--- GIVEN DATA Enclosed Below ---
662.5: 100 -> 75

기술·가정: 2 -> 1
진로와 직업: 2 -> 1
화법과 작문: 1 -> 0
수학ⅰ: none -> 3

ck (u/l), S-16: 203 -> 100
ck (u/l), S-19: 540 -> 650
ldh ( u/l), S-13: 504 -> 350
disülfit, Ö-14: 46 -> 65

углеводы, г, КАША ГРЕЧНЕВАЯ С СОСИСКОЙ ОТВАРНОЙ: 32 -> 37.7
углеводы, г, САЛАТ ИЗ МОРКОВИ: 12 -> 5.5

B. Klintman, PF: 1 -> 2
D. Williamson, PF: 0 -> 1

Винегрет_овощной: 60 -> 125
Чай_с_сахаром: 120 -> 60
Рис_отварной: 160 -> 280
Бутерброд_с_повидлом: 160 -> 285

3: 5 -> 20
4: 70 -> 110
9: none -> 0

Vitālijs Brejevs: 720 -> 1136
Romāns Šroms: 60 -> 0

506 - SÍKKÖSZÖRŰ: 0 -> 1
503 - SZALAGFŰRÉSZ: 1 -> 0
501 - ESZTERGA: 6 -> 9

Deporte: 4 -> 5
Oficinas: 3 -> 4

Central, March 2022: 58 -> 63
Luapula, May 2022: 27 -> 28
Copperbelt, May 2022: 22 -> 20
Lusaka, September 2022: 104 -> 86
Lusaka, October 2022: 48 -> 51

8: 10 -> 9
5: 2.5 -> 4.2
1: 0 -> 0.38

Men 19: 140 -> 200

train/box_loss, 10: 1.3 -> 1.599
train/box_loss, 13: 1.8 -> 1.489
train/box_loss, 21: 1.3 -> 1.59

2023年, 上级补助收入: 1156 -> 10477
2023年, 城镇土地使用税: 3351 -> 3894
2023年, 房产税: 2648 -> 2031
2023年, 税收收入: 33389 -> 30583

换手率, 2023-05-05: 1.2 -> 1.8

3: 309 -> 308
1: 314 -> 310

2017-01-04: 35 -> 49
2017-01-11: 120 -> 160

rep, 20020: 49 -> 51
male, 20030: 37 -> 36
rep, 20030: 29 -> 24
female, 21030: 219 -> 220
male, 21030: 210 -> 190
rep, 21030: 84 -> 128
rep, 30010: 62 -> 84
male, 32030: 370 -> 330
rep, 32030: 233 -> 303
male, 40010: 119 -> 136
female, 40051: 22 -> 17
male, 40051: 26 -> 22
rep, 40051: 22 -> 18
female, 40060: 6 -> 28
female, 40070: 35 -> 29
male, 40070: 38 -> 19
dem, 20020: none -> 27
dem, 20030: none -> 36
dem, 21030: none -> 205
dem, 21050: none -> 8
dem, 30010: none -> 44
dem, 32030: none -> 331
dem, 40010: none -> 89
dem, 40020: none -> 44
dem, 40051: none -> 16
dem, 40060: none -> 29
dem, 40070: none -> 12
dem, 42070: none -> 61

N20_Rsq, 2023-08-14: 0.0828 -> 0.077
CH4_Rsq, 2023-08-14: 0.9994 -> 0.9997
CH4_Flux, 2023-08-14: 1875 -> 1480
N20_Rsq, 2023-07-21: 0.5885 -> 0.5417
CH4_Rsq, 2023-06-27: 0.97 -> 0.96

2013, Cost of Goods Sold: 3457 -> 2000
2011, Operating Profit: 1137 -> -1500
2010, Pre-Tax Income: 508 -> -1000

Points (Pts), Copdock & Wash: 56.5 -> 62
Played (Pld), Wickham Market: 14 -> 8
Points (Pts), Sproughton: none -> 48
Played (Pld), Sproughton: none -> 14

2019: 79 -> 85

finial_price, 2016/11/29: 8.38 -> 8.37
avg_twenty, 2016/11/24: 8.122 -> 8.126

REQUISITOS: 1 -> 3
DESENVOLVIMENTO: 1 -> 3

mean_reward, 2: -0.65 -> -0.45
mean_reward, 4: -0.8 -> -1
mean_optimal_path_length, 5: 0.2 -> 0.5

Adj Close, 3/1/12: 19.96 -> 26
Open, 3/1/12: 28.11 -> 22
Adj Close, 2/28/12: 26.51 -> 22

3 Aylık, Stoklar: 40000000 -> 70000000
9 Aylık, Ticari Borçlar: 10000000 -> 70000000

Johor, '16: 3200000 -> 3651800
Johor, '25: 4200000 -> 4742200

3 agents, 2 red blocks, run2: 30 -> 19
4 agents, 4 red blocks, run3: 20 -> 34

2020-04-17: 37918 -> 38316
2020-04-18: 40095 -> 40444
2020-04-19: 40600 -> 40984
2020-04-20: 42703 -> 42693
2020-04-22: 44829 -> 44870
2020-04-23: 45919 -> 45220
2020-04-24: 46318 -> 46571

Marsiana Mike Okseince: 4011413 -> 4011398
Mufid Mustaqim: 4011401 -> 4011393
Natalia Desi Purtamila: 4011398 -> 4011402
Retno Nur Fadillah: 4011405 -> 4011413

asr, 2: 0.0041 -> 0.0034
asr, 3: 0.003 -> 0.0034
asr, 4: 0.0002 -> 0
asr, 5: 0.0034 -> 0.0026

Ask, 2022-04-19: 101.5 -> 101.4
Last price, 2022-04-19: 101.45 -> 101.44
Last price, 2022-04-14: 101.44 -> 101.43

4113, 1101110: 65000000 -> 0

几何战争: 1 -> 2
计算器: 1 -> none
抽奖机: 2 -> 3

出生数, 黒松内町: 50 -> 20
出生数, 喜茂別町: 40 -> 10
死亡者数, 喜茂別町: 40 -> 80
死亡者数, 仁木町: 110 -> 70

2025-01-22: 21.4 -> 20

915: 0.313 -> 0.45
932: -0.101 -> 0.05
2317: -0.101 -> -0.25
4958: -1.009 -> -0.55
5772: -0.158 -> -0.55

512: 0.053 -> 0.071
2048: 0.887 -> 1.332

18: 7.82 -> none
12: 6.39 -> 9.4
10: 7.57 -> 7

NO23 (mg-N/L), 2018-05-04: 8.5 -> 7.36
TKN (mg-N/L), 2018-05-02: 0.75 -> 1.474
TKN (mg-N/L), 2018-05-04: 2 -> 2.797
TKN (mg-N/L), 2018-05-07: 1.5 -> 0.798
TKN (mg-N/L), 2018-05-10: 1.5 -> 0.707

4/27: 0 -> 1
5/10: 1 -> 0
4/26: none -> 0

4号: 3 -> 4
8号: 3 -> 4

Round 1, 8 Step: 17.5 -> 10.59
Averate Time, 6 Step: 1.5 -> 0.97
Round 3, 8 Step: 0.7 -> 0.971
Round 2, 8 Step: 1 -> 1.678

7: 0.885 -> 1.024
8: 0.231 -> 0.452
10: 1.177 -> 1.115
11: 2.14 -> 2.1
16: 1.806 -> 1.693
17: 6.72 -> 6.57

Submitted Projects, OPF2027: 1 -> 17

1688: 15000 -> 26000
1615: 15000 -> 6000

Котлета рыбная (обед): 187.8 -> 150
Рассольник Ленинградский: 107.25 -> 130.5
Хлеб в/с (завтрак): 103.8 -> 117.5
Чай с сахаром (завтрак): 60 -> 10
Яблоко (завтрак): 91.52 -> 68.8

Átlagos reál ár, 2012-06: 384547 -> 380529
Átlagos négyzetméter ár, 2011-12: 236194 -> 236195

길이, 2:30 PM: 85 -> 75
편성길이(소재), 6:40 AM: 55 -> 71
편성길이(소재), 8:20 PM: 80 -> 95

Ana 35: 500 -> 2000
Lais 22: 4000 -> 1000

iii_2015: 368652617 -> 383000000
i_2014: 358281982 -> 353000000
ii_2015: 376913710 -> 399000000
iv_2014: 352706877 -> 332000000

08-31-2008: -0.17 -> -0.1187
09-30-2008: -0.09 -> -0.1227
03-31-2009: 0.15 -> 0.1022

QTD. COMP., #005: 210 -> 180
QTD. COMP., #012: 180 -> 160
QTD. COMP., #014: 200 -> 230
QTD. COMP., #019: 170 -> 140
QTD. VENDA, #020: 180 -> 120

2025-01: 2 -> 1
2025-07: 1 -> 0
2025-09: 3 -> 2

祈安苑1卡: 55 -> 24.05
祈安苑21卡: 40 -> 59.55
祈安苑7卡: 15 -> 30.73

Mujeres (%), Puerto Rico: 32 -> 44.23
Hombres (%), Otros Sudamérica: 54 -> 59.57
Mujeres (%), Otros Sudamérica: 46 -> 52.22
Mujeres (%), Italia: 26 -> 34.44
--- End of Enclosed GIVEN DATA ---
WHAT TO PRODUCE: No line before the one with "QTD. COMP., #012: 180 -> 160" belongs in the answer; copy that line and the rest of the records exactly.

RESULT OF THIS EXERCISE:
QTD. COMP., #012: 180 -> 160
QTD. COMP., #014: 200 -> 230
QTD. COMP., #019: 170 -> 140
QTD. VENDA, #020: 180 -> 120

2025-01: 2 -> 1
2025-07: 1 -> 0
2025-09: 3 -> 2

祈安苑1卡: 55 -> 24.05
祈安苑21卡: 40 -> 59.55
祈安苑7卡: 15 -> 30.73

Mujeres (%), Puerto Rico: 32 -> 44.23
Hombres (%), Otros Sudamérica: 54 -> 59.57
Mujeres (%), Otros Sudamérica: 46 -> 52.22
Mujeres (%), Italia: 26 -> 34.44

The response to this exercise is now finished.